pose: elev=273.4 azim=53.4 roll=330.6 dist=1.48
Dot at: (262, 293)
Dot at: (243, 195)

- - - - - - -

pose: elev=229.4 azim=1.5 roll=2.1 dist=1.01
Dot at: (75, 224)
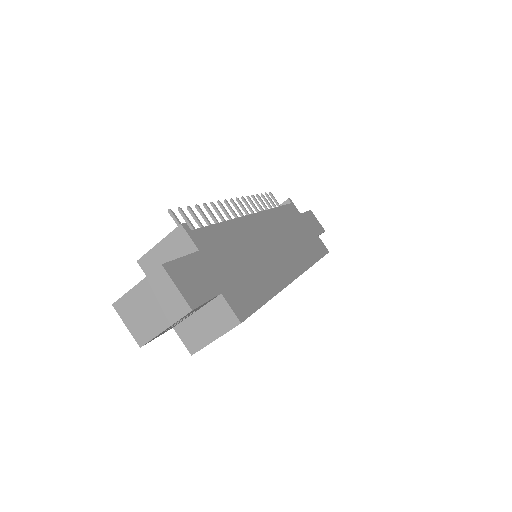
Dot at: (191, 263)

- - - - - - -

Copy out the lines from the one containing "pose: elev=229.4 azim=1.5 roll=2.1 dist=1.01" through the one containing "Dot at: (191, 263)", leaving out the pictures.

-- Result --
pose: elev=229.4 azim=1.5 roll=2.1 dist=1.01
Dot at: (75, 224)
Dot at: (191, 263)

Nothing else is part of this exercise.